◆ Work request
Transcribe the listing below only from the line with "267102 | | |" up to and including the line with "and milliliters for".
*** Source data Section Begins ***
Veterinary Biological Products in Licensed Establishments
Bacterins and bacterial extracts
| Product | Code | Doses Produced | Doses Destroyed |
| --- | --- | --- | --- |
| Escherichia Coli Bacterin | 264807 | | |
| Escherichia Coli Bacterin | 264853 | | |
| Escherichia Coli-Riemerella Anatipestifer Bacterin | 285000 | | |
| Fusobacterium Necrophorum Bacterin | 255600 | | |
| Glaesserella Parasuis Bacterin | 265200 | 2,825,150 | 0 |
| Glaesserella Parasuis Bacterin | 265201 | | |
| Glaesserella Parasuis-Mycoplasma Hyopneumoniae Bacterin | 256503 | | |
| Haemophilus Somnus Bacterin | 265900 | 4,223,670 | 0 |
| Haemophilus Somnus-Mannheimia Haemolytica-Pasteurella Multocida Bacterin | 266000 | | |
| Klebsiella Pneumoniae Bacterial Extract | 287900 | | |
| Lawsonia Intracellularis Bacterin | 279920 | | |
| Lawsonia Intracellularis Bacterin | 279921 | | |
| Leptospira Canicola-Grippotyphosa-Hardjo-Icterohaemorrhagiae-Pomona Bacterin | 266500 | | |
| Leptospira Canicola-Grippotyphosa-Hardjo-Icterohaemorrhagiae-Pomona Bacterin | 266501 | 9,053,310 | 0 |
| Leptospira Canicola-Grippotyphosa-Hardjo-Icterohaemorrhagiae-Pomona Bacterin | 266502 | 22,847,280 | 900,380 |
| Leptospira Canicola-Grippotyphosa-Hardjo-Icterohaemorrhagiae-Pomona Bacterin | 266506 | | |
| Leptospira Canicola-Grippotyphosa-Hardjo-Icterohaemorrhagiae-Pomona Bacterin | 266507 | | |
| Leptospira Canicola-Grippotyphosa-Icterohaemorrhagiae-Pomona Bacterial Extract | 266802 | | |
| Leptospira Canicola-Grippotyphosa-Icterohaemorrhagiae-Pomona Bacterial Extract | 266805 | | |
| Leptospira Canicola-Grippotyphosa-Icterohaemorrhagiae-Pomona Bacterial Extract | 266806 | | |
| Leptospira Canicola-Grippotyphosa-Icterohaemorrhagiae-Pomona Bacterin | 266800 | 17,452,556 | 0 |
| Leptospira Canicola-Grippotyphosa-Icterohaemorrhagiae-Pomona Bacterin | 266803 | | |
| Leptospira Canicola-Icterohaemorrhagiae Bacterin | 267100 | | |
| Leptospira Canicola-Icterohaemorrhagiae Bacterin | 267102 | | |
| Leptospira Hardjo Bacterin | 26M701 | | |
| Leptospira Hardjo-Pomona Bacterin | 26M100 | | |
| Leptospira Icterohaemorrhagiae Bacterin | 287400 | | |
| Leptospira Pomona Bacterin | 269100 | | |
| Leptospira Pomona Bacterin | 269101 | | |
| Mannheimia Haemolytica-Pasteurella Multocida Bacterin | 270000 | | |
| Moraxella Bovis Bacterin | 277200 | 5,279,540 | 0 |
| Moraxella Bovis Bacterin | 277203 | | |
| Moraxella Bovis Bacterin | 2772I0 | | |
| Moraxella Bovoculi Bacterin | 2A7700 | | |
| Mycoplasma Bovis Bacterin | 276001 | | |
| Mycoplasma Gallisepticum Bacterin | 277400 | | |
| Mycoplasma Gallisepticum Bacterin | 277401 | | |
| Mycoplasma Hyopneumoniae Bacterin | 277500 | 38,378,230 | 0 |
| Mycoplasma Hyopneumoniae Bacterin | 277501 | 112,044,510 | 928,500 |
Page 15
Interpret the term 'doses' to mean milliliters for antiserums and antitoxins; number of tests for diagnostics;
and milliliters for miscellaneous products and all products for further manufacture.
*** Source data Section Ends ***
*** Source data Section Begins ***
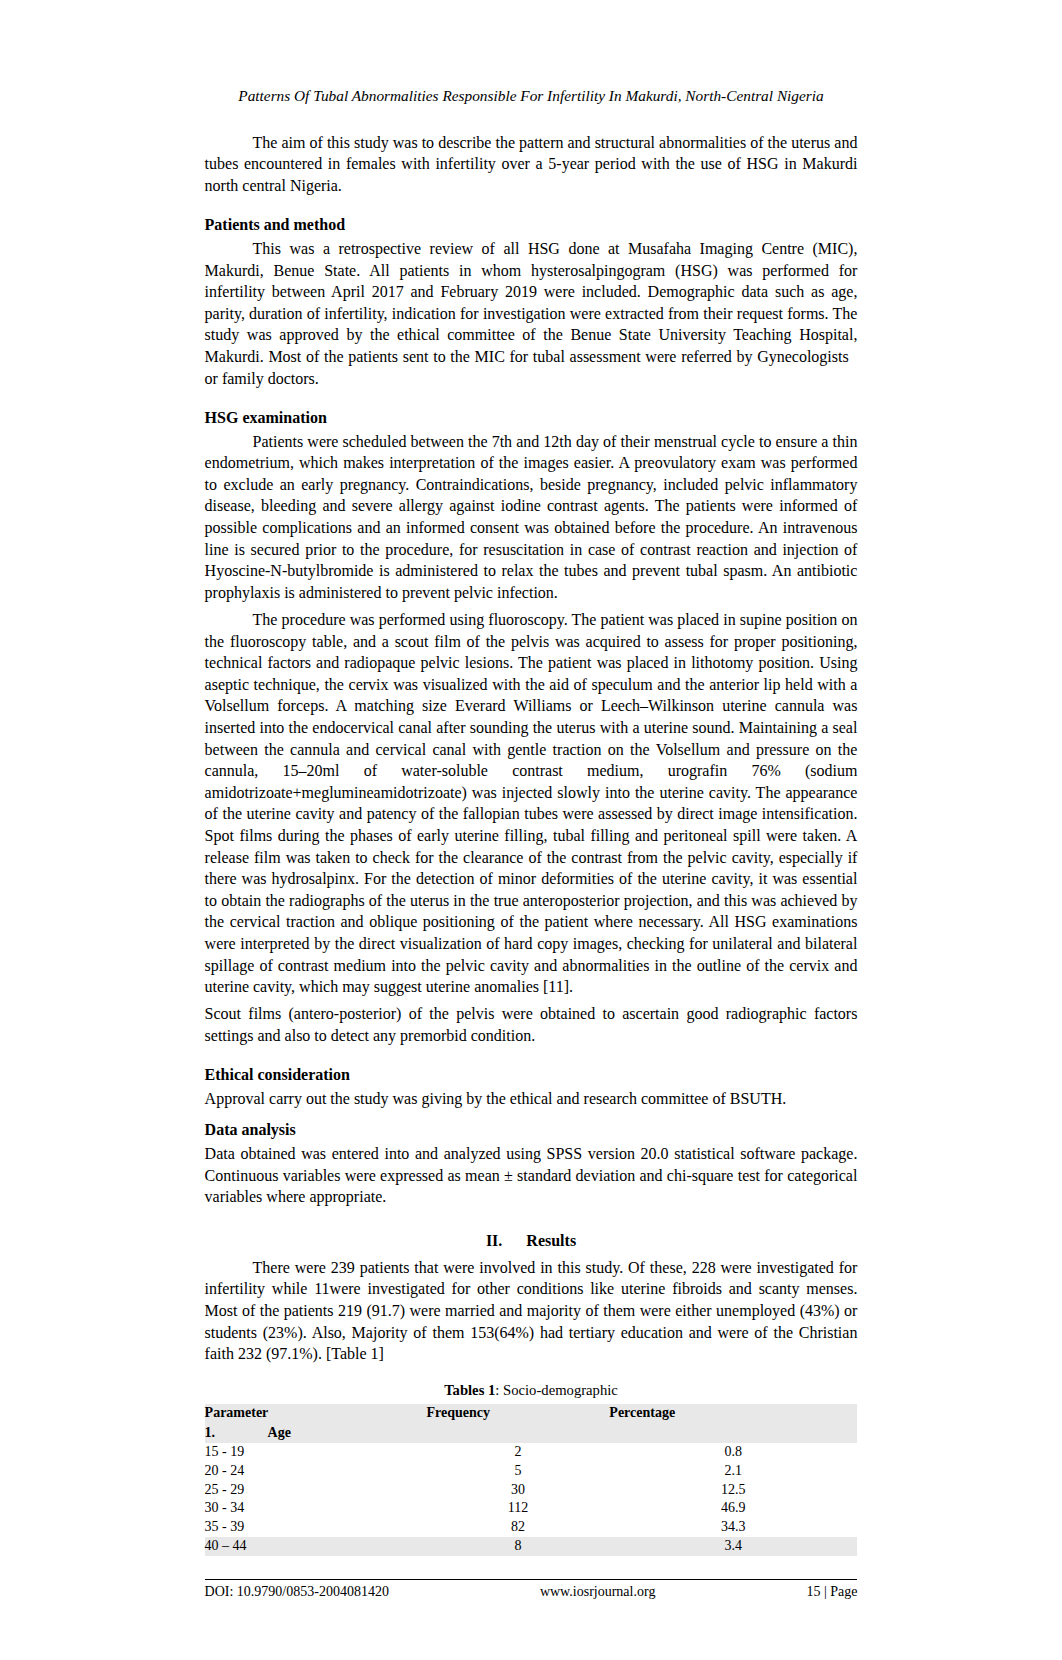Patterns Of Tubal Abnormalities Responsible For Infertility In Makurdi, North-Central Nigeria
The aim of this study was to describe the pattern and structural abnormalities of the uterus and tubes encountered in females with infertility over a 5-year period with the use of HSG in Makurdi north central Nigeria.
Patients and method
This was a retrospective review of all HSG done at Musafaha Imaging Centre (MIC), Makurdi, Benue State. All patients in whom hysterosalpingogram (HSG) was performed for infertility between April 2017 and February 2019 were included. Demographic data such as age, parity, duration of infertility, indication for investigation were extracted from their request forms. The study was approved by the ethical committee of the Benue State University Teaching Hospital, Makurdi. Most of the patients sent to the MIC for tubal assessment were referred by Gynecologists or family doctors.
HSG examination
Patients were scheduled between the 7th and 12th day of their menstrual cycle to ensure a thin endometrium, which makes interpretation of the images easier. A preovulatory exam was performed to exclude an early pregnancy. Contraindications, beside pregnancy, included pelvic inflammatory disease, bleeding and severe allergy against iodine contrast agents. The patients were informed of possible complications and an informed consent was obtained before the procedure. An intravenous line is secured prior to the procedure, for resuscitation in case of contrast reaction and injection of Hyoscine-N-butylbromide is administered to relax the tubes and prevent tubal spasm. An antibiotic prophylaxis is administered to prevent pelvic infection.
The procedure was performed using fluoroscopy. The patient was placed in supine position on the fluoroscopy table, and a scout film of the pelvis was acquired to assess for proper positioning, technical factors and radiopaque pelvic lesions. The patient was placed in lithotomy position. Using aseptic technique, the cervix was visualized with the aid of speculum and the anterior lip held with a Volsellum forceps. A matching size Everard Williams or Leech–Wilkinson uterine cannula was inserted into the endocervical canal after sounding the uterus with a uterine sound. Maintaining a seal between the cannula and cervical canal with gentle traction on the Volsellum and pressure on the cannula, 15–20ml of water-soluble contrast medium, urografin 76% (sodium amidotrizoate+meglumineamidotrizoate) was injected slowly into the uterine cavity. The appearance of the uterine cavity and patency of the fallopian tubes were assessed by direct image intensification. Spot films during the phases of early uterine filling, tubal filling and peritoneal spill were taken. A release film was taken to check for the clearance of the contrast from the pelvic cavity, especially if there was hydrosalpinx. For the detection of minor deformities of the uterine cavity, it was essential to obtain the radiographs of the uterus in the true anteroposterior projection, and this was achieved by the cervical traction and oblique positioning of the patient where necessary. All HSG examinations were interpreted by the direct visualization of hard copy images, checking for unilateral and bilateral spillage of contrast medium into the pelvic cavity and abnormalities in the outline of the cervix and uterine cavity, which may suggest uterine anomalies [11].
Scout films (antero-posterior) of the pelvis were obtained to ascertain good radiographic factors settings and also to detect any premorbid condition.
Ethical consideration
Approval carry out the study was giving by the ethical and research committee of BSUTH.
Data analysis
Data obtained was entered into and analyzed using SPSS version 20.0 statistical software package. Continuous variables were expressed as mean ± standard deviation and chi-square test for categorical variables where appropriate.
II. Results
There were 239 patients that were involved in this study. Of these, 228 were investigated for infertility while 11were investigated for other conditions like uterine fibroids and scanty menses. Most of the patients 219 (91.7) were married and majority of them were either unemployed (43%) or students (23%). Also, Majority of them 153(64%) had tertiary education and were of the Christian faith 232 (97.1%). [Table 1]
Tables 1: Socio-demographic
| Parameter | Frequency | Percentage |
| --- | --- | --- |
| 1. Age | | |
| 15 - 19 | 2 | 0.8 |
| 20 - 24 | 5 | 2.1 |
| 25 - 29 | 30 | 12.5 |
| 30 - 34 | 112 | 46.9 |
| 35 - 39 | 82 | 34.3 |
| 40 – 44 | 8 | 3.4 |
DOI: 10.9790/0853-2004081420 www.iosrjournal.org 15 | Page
*** Source data Section Ends ***
◆ Answer to the exercise
| Leptospira Canicola-Icterohaemorrhagiae Bacterin | 267102 | | |
| Leptospira Hardjo Bacterin | 26M701 | | |
| Leptospira Hardjo-Pomona Bacterin | 26M100 | | |
| Leptospira Icterohaemorrhagiae Bacterin | 287400 | | |
| Leptospira Pomona Bacterin | 269100 | | |
| Leptospira Pomona Bacterin | 269101 | | |
| Mannheimia Haemolytica-Pasteurella Multocida Bacterin | 270000 | | |
| Moraxella Bovis Bacterin | 277200 | 5,279,540 | 0 |
| Moraxella Bovis Bacterin | 277203 | | |
| Moraxella Bovis Bacterin | 2772I0 | | |
| Moraxella Bovoculi Bacterin | 2A7700 | | |
| Mycoplasma Bovis Bacterin | 276001 | | |
| Mycoplasma Gallisepticum Bacterin | 277400 | | |
| Mycoplasma Gallisepticum Bacterin | 277401 | | |
| Mycoplasma Hyopneumoniae Bacterin | 277500 | 38,378,230 | 0 |
| Mycoplasma Hyopneumoniae Bacterin | 277501 | 112,044,510 | 928,500 |
Page 15
Interpret the term 'doses' to mean milliliters for antiserums and antitoxins; number of tests for diagnostics;
and milliliters for miscellaneous products and all products for further manufacture.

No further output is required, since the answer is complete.